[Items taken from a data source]
--- START ---
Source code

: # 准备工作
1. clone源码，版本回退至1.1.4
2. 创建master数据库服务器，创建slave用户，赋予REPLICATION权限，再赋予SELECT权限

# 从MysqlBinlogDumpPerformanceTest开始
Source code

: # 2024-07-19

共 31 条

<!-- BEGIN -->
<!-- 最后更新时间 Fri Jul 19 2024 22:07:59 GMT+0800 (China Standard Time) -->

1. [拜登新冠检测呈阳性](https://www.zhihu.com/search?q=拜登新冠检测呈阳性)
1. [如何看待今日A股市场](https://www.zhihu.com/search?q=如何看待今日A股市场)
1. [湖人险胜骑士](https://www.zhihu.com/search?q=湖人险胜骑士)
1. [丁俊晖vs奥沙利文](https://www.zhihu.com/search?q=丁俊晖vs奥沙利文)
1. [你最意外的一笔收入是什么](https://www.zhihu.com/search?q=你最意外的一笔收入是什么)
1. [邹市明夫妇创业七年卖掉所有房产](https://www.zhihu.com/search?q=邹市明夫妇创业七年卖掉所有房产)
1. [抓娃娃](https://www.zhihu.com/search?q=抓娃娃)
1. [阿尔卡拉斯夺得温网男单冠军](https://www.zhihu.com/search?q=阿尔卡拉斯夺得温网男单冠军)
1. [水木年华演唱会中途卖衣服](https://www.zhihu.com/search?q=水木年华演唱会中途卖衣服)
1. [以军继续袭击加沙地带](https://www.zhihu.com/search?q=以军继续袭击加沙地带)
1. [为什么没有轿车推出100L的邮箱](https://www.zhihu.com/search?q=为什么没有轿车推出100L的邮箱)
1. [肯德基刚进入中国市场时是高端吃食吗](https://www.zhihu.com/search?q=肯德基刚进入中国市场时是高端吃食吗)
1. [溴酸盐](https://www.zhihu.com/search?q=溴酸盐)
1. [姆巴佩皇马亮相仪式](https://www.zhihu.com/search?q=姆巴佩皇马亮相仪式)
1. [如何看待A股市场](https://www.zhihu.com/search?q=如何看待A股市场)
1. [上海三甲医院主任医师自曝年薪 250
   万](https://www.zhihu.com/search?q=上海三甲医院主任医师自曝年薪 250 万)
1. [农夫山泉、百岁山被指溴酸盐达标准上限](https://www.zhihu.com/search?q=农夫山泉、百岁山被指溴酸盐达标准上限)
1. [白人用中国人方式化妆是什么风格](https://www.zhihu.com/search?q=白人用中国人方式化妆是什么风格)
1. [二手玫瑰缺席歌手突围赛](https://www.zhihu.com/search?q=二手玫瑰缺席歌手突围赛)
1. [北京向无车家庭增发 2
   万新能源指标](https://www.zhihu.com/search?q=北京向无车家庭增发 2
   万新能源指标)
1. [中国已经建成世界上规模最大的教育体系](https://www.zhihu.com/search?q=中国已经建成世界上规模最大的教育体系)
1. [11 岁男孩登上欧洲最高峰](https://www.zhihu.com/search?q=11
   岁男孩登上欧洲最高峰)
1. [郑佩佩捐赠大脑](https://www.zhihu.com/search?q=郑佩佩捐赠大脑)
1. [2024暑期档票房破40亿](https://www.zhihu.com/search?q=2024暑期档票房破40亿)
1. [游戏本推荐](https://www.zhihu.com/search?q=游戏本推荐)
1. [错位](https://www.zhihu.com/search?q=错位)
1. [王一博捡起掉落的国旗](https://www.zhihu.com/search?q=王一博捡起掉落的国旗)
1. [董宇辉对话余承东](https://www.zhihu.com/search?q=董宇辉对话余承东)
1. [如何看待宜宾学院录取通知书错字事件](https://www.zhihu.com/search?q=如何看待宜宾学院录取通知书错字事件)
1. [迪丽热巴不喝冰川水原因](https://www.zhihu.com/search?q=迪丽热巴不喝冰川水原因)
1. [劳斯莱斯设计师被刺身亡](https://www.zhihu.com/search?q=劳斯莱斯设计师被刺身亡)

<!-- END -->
--- END ---
Work task = Pick out every line above that contains the string "上海三甲医院主任医师自曝年薪" and copy each one in full.

Result =
1. [上海三甲医院主任医师自曝年薪 250
   万](https://www.zhihu.com/search?q=上海三甲医院主任医师自曝年薪 250 万)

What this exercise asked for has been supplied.